According to The Daily Mail, Knight’s admission was inspired by a new documentary, Tupac Assassination: Battle for Compton. The documentary also claims that Suge Knight was the true target of the Las Vegas shooting. Co-director Richard Bond explains that while “we were working on the movie, we gave the salient points of the book (Tupac: 187 The Red Knight) to Thaddeus Culpepper, who read them to Suge Knight.” Now, Knight is more or less confirming that those “salient points” are true.

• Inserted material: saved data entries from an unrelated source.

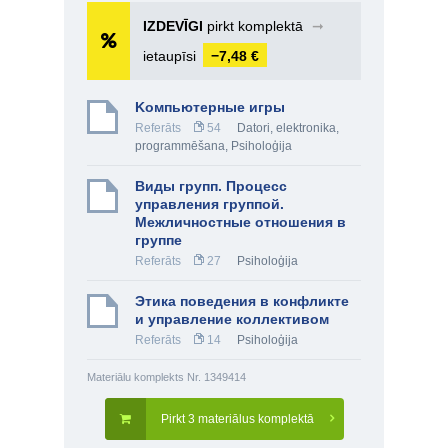
IZDEVĪGI
pirkt komplektā
➞
ietaupīsi
−7,48 €
Kомпьютерные игры
Referāts
54
Datori, elektronika,
programmēšana
,
Psiholoģija
Виды групп. Процесс
управления группой.
Межличностные отношения в
группе
Referāts
27
Psiholoģija
Этика поведения в конфликте
и управление коллективом
Referāts
14
Psiholoģija
Materiālu komplekts Nr. 1349414
Pirkt 3 materiālus komplektā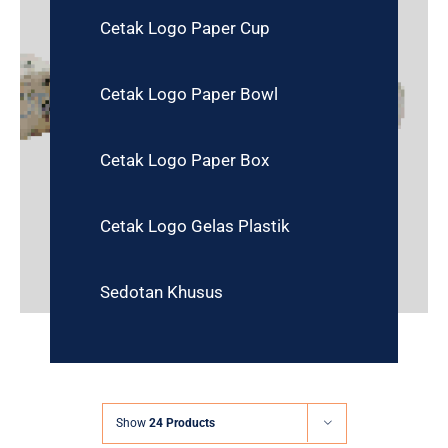
Cetak Logo Paper Cup
Cetak Logo Paper Bowl
Cetak Logo Paper Box
Cetak Logo Gelas Plastik
Sedotan Khusus
Show
24 Products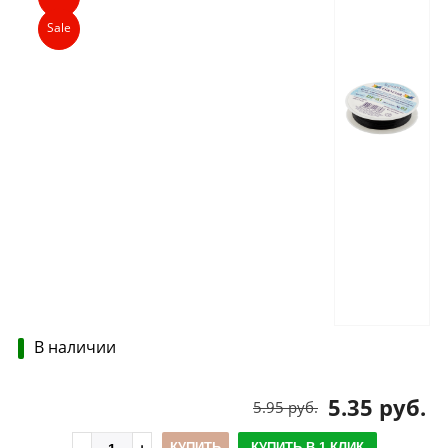
Sale
В наличии
5.35 руб.
5.95 руб.
КУПИТЬ
КУПИТЬ В 1 КЛИК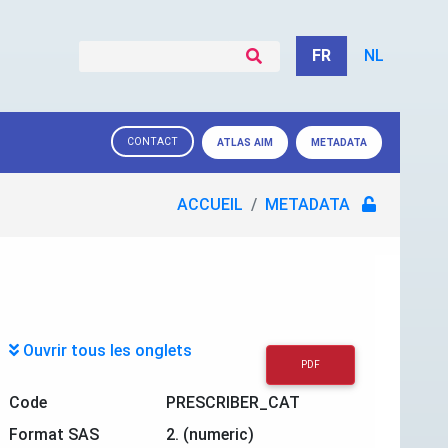
FR
NL
CONTACT
ATLAS AIM
METADATA
ACCUEIL
METADATA
Ouvrir tous les onglets
PDF
Code
PRESCRIBER_CAT
Format SAS
2. (numeric)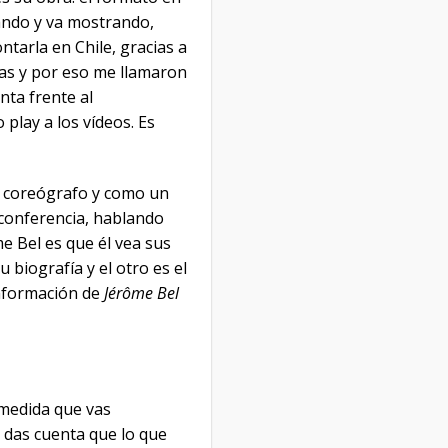
lando y va mostrando,
ntarla en Chile, gracias a
ñas y por eso me llamaron
nta frente al
play a los vídeos. Es
o coreógrafo y como un
 conferencia, hablando
e Bel es que él vea sus
 biografía y el otro es el
información de
Jérôme Bel
 medida que vas
e das cuenta que lo que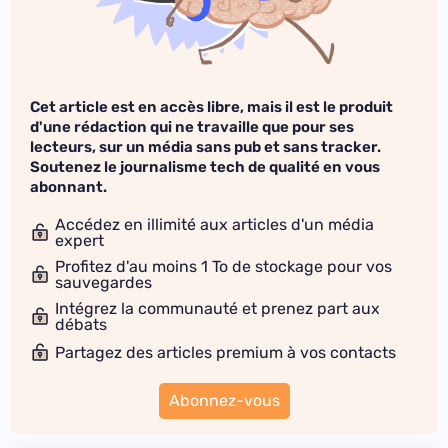
Cet article est en accès libre, mais il est le produit
d'une rédaction qui ne travaille que pour ses
lecteurs, sur un média sans pub et sans tracker.
Soutenez le journalisme tech de qualité en vous
abonnant.
Accédez en illimité aux articles d'un média
expert
Profitez d'au moins 1 To de stockage pour vos
sauvegardes
Intégrez la communauté et prenez part aux
débats
Partagez des articles premium à vos contacts
Abonnez-vous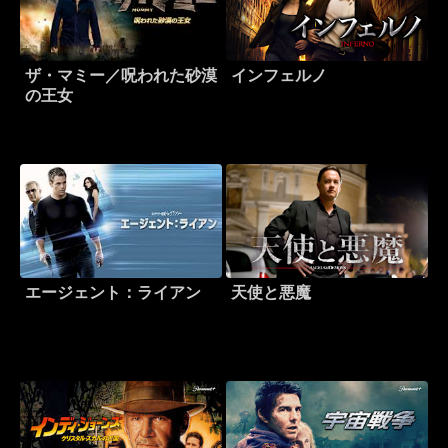
ザ・マミー／呪われた砂漠
インフェルノ
の王女
エージェント：ライアン
天使と悪魔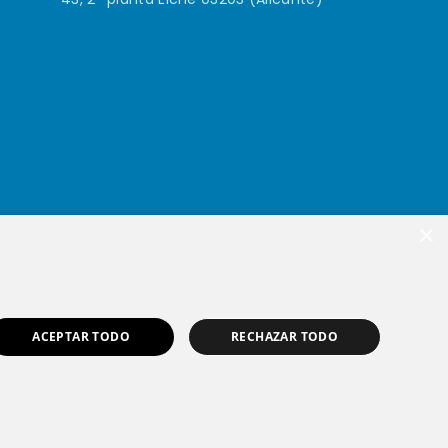
×
ACEPTAR TODO
RECHAZAR TODO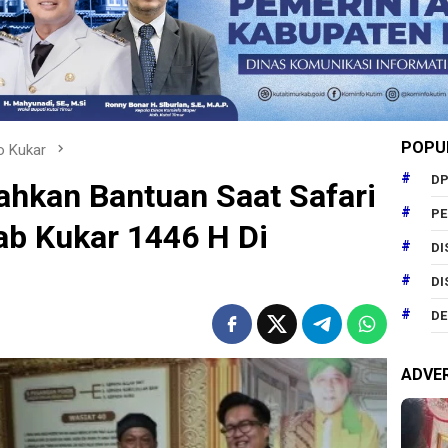
POPU
o Kukar
DP
rahkan Bantuan Saat Safari
P
 Kukar 1446 H Di
DI
DI
DE
ADVE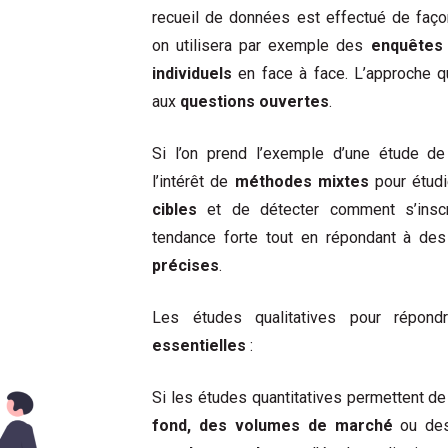
recueil de données est effectué de faço
on utilisera par exemple des
enquêtes 
individuels
en face à face. L’approche qua
aux
questions ouvertes
.
Si l’on prend l’exemple d’une étude d
l’intérêt de
méthodes mixtes
pour étud
cibles
et de détecter comment s’inscr
tendance forte tout en répondant à de
précises
.
Les études qualitatives pour répo
essentielles
:
Si les études quantitatives permettent d
fond, des volumes de marché
ou d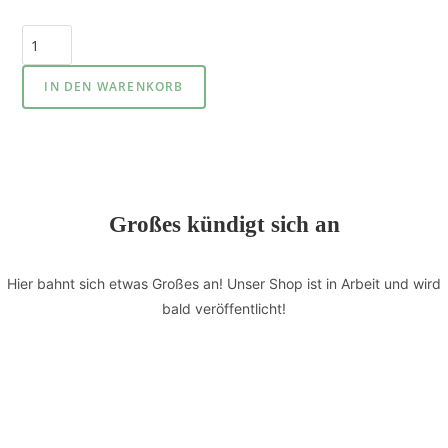
IN DEN WARENKORB
Großes kündigt sich an
Hier bahnt sich etwas Großes an! Unser Shop ist in Arbeit und wird
bald veröffentlicht!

A spokesperson for the film told Music News that, “Not only did Knight confirm the events as portrayed in Compton, which portray Knight was the intended target and Shakur as collateral damage, as true, but also goes on to allege that these 1996 events may have been the first in a history of attempts on Knight's life, culminating in the recent attempted killing of Knight at the 1OAK Club in Los Angeles, where Knight was shot six times.” This is a double-duty confession for Knight—if he claims that he was the actual target back in 1996, it could bolster his argument that he was the victim of a second murderous plot (the 1 Oak shooting) in 2014.
In 2016 court papers, Knight alleged that Dr. Dre hired gunmen to shoot him at the 1 Oak nightclub in West Hollywood during Chris Brown’s pre-VMAs party. Knight was shot six times during the incident—when asked for a response by TMZ, Dr. Dre insisted that the claim was “ridiculous.” His representative responded to Dr. Dre’s suit with an even sassier comment: “Given that Dre has had zero interaction with Suge since leaving Death Row Records in 1996, we hope that Suge’s lawyer has lots of malicious prosecution insurance.” So while there’s a strong argument to be made that the hip-hop community would love to shut Suge Knight up, there’s no definitive proof that Dre (or Sharitha and Wright Jr.) actually took matters into their own hands.